_QUOTED PASSAGE_.
Using an input string and printing it out character by character

Use a for loop!

for (size_t i = 0; i < string_length; ++i) {
     /* print ith character of the string */
}

or, if you're still < C99¹, define size_t i; before the loop and initialize it with i = 0.

Notes:

• use scanf("%19s", String) instead to preempt buffer overflows. 19 to leave room for the terminating null byte
• in C, variabels commonly have lowercase identifiers like string or charNo. How to handle concatentation of multiple words in one identifier is up to you. Common choices are first_second and firstSecond

_{¹ as @szczurcio noted in the comments to this answer}

Approach 1

1. Get the length of the string
2. Use a loop to iterate over the length of the string.
3. In each iteration of the loop, print one character.

int len = strlen(String);
for (int i = 0; i < len; ++i )

_TASKS TO PERFORM_.
A – Reproduce the rows below word for word, from their first line through the line containing "ridge: R2 = -0.043 (std: 0.058)", inclusive.
B – Pick up the thread on printing an input string character by character where it stops and keep writing it.

Stored data entries:

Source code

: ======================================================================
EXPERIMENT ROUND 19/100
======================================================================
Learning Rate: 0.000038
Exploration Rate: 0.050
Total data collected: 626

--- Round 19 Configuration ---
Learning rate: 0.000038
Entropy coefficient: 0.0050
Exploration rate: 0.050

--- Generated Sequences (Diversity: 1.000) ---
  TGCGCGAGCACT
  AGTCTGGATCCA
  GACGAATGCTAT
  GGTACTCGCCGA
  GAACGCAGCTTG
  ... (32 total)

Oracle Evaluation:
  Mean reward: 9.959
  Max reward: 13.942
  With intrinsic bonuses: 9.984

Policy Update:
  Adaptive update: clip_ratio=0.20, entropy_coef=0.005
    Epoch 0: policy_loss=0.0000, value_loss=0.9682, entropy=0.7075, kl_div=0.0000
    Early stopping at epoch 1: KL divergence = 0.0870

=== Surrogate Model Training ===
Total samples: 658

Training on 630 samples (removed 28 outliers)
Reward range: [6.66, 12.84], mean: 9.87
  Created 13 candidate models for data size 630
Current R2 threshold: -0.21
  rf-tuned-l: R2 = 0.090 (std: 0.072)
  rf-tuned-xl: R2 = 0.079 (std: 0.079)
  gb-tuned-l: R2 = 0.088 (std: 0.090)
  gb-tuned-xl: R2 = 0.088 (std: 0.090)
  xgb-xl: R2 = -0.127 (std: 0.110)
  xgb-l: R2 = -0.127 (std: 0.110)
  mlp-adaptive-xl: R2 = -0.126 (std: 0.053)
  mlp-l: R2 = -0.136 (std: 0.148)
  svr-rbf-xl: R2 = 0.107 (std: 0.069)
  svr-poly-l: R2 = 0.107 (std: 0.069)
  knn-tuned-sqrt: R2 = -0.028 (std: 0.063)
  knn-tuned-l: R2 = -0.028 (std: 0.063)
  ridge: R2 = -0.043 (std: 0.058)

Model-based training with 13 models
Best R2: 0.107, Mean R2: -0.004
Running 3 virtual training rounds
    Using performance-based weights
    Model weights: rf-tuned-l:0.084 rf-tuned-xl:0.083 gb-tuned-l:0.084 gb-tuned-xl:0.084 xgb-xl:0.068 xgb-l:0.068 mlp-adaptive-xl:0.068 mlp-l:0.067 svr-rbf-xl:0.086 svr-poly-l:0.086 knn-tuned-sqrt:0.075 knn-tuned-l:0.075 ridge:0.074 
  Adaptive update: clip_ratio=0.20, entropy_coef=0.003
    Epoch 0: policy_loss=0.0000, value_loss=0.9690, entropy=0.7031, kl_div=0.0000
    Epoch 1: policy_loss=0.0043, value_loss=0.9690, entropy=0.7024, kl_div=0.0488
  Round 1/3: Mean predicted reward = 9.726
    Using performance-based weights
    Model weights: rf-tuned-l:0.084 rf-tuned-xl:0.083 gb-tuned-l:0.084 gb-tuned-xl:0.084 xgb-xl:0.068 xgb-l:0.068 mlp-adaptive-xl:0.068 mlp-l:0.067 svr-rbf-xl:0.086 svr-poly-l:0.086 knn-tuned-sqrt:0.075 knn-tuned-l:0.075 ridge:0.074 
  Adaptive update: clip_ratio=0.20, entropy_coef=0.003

_NUMBERED ANSWERS_.
A –
Source code

: ======================================================================
EXPERIMENT ROUND 19/100
======================================================================
Learning Rate: 0.000038
Exploration Rate: 0.050
Total data collected: 626

--- Round 19 Configuration ---
Learning rate: 0.000038
Entropy coefficient: 0.0050
Exploration rate: 0.050

--- Generated Sequences (Diversity: 1.000) ---
  TGCGCGAGCACT
  AGTCTGGATCCA
  GACGAATGCTAT
  GGTACTCGCCGA
  GAACGCAGCTTG
  ... (32 total)

Oracle Evaluation:
  Mean reward: 9.959
  Max reward: 13.942
  With intrinsic bonuses: 9.984

Policy Update:
  Adaptive update: clip_ratio=0.20, entropy_coef=0.005
    Epoch 0: policy_loss=0.0000, value_loss=0.9682, entropy=0.7075, kl_div=0.0000
    Early stopping at epoch 1: KL divergence = 0.0870

=== Surrogate Model Training ===
Total samples: 658

Training on 630 samples (removed 28 outliers)
Reward range: [6.66, 12.84], mean: 9.87
  Created 13 candidate models for data size 630
Current R2 threshold: -0.21
  rf-tuned-l: R2 = 0.090 (std: 0.072)
  rf-tuned-xl: R2 = 0.079 (std: 0.079)
  gb-tuned-l: R2 = 0.088 (std: 0.090)
  gb-tuned-xl: R2 = 0.088 (std: 0.090)
  xgb-xl: R2 = -0.127 (std: 0.110)
  xgb-l: R2 = -0.127 (std: 0.110)
  mlp-adaptive-xl: R2 = -0.126 (std: 0.053)
  mlp-l: R2 = -0.136 (std: 0.148)
  svr-rbf-xl: R2 = 0.107 (std: 0.069)
  svr-poly-l: R2 = 0.107 (std: 0.069)
  knn-tuned-sqrt: R2 = -0.028 (std: 0.063)
  knn-tuned-l: R2 = -0.028 (std: 0.063)
  ridge: R2 = -0.043 (std: 0.058)

B –
{
   printf("%c\n", String[i]);
}

Approach 2

1. Create a pointer that points to the string.
2. Use a loop in which you increment the pointer until it points to the null character.
3. In each iteration of the loop print the character that the pointer points to.

char* cp = String;
for ( ; *cp != '\0'; ++cp )
{
   printf("%c\n", *cp);
}

    #include <stdio.h>
    #include <stdlib.h>

    int main()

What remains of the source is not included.